Rafael Leão e Ibrahimovic non bastano al Milan. Mirante fa il miracolo su Kessié e l'urlo resta strozzato in gola. Tre volte in vantaggio, tre volte raggiunto dalla Roma sul pareggio: è così che la squadra di Pioli manda al ‘diavolo' la vittoria. Ma il risultato è giusto anche per quanto espresso dai capitolini con Dzeko solito leader, Pellegrini ispirato e una capacità di reazione nonostante l'altalena di emozioni. A San Siro finisce 3-3 nel monday night della quinta giornata. Il quinto successo consecutivo sfuma per una zampata di Kumbulla nel finale, poco dopo il tris calato sul rettangolo verde dallo svedese su rigore.

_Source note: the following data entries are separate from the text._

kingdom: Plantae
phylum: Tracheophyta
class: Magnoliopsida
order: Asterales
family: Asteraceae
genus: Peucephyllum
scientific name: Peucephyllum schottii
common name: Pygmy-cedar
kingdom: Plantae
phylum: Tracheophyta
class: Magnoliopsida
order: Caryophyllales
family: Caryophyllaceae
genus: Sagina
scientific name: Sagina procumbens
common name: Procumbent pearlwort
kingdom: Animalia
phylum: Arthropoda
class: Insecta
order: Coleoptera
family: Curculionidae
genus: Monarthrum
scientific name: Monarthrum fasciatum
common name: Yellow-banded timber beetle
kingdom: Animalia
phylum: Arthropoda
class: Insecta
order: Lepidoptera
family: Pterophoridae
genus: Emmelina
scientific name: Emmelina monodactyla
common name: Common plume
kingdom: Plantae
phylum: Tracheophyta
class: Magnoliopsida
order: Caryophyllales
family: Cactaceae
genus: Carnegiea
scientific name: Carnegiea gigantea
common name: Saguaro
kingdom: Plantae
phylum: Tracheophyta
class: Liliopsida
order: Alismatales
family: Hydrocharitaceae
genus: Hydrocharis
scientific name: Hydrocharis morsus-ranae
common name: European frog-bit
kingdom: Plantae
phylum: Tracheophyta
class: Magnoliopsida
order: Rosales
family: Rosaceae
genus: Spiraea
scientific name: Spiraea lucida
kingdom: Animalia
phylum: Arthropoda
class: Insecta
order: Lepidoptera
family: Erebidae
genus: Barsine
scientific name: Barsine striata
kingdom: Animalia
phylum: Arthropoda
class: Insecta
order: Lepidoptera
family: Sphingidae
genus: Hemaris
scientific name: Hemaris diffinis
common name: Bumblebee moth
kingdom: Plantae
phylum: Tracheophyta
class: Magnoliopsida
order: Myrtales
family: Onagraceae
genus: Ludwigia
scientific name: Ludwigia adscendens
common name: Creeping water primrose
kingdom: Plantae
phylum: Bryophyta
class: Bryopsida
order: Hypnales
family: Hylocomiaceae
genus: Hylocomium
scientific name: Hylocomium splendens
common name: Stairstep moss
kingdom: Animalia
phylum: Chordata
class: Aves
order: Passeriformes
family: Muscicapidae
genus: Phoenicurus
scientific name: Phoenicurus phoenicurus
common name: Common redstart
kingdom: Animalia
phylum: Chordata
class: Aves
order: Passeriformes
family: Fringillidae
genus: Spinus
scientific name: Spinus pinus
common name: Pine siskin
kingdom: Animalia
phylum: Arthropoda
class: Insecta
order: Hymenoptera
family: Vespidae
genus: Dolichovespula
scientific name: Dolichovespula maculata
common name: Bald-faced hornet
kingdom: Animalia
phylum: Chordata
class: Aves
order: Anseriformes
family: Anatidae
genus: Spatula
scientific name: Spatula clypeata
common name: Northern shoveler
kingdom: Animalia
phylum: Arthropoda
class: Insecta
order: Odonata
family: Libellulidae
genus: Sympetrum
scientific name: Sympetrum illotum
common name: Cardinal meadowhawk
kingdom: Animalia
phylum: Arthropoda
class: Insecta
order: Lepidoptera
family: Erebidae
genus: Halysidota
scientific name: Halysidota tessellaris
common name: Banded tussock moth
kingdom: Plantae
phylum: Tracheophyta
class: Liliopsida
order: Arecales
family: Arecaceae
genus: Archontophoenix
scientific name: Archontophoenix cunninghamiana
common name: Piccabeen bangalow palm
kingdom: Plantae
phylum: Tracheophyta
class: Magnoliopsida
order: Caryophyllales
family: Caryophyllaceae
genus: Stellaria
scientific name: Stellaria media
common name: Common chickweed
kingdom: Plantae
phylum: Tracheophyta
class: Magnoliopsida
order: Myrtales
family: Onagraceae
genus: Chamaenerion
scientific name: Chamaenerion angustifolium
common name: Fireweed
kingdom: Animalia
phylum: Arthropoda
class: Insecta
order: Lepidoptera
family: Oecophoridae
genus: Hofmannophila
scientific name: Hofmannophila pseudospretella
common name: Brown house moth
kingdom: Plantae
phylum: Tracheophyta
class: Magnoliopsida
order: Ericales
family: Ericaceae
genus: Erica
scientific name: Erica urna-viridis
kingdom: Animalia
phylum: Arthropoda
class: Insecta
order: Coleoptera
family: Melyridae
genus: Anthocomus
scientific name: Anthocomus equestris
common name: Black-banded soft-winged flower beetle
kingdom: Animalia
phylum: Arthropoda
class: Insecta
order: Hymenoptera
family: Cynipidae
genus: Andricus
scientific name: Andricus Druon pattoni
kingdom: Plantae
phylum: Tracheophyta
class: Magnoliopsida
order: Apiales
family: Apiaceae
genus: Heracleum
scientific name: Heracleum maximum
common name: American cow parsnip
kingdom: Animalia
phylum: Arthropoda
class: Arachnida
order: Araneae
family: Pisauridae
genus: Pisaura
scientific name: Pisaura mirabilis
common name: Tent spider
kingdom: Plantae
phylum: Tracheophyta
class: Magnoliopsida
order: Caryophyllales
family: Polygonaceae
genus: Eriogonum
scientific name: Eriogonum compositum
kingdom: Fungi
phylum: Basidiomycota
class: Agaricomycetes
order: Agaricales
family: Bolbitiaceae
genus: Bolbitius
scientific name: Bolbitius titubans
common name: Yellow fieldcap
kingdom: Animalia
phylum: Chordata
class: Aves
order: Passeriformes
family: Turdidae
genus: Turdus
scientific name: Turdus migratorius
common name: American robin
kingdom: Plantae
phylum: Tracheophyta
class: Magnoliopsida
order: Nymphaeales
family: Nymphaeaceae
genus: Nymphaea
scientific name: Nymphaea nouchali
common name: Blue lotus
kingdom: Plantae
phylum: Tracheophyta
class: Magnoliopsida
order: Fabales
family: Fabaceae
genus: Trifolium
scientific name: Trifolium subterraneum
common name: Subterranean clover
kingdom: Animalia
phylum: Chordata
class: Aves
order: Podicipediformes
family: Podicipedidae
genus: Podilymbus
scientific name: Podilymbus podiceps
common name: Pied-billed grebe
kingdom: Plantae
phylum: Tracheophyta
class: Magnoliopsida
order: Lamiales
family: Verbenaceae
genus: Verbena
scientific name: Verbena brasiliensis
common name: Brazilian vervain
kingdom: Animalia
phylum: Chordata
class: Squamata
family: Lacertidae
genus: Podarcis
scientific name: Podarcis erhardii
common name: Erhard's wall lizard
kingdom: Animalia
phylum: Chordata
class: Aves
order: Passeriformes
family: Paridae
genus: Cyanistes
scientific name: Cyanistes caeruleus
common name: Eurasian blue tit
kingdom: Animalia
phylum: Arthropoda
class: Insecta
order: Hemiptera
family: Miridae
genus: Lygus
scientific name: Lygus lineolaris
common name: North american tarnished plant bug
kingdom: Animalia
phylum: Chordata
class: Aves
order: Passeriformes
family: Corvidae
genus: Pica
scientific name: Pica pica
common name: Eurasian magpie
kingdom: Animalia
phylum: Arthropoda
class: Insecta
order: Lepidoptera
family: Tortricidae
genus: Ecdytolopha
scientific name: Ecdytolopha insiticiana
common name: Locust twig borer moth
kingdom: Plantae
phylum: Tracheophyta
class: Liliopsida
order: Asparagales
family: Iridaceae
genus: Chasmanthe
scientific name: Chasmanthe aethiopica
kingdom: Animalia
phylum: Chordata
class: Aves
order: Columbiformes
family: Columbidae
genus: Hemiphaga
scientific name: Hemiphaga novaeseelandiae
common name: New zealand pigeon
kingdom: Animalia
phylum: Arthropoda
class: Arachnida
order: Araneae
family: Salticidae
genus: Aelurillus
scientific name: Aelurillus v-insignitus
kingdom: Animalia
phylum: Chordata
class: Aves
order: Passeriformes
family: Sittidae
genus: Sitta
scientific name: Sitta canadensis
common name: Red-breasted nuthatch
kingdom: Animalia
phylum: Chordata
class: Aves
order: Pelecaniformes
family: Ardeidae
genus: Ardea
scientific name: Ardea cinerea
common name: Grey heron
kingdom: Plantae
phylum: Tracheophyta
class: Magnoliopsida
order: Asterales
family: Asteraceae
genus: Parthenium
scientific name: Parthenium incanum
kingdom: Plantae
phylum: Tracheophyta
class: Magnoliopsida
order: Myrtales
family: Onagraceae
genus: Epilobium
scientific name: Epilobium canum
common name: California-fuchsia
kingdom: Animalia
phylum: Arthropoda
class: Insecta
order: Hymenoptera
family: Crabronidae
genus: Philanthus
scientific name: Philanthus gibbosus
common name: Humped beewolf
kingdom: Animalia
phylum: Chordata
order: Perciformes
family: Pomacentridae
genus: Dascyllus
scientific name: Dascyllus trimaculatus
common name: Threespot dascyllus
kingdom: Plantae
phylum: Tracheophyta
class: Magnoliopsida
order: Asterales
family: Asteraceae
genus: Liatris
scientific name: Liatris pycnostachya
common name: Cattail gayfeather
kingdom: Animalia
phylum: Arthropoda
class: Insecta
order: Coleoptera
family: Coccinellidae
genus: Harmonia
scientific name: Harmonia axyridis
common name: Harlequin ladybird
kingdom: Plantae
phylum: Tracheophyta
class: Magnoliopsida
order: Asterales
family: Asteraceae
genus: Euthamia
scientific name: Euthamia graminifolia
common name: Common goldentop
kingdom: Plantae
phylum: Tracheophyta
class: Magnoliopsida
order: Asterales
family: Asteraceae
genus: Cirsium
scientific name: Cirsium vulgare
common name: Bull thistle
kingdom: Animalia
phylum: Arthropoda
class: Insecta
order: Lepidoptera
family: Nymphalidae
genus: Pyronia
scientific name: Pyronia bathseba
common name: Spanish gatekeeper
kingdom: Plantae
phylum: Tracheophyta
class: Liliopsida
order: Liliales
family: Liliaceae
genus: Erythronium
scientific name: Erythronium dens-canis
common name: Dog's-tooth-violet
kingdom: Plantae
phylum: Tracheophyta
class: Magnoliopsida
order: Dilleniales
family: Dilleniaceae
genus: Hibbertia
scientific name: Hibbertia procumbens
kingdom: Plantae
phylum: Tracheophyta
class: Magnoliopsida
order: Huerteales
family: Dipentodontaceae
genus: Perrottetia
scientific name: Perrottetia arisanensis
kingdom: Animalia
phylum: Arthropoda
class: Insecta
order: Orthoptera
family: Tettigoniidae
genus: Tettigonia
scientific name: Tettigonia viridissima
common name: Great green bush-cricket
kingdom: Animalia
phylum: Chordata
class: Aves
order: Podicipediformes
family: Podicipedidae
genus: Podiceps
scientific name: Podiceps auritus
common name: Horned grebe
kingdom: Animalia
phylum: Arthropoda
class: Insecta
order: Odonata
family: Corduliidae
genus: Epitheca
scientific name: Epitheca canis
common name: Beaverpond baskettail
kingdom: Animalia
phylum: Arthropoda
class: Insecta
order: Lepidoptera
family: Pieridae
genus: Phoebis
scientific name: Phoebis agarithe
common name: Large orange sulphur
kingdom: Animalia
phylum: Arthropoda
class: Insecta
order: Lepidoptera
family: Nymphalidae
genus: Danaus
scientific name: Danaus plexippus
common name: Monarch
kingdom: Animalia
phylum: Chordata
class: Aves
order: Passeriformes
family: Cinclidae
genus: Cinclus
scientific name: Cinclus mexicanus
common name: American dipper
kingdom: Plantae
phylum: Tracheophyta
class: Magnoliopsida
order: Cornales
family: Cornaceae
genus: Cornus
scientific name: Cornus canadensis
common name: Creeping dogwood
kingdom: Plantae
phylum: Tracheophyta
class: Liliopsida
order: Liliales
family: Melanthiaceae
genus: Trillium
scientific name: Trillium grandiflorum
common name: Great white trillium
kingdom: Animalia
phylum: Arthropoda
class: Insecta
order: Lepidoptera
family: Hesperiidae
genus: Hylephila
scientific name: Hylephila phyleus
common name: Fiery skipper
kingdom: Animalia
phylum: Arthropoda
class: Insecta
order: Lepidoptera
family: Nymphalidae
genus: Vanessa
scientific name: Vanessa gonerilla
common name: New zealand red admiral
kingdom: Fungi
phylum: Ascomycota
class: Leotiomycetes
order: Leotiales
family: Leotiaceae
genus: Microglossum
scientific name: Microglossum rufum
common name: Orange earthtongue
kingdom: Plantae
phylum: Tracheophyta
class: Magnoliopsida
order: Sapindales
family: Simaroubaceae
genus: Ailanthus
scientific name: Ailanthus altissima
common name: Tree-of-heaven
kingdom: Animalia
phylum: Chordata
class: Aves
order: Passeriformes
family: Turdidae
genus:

E di rigore era stato anche il 2-2 confezionato da Veretout: nell'uno e nell'altro caso il protagonista in negativo è l'arbitro Giacomelli che – forte della certezza della sua decisione – mette di fatto fuori causa anche l'intervento del Var che gli avrebbe mostrato come in realtà la valutazione fosse errata. Ad alimentare l'amarezza per aver mancato la prima fuga in classifica è anche la rete di Dzeko, provocata da un'uscita improvvida di Tatarusanu. Rossoneri in vetta a +2 su Napoli e Sassuolo, +3 sull'Inter e + 4 sulla Juventus.

Quanto ha inciso sul match Leão? Lo raccontano le statistiche che completano una serata da incorniciare. Pioli lo schiera sulla sinistra nel tridente offensivo, ne sfrutta la tecnica e la fisicità: gioca 71 minuti, tocca 30 palloni con una precisione nei passaggi molto alta (82%, 12 su 17 riusciti), confeziona due assist che si tramutano in altrettanti passaggi chiave (3 in totale in stagione), tenta e riesce 3 dribbling su 3, vince 6 contrasti a terra su 10.

È del portoghese l'assist che dopo un paio di minuti ha innescato Ibrahimovic, mettendolo in condizione di battere Mirante e siglare il vantaggio: perfetta la traiettoria a giro disegnata con l'interno destro, altrettanto preciso il tocco dello svedese che da quella posizione segna anche a occhi chiusi. Un copione che s'è ripetuto nel derby contro l'Inter: anche allora la trama fu a braccio e l'interpretazione fruttò al ‘diavolo' l'uno-due micidiale di Zlatan. Nessun giocatore ha segnato più gol in Serie A in questa stagione dell'ex Psg (6 in 4 partite), confermandosi un cecchino implacabile contro i giallorossi (9 gol).

Ed è sempre merito di Leão se nella ripresa Saelemakers raddoppia. In questo caso il numero che trae dal repertorio è una delizia per i tifosi rossoneri. Avrebbe meritato applausi e un ‘ohhh' di meraviglia ma nel silenzio del Meazza senza pubblico deve accontentarsi dei complimenti dei compagni di squadra. L'attaccante portoghese si libera di Karsdorp con un doppio passo, serve al belga un pallone arretrato che mette fuori causa la difesa giallorossa. Il resto è un gioco da ragazzi, peccato aver mandato tutto alla malora.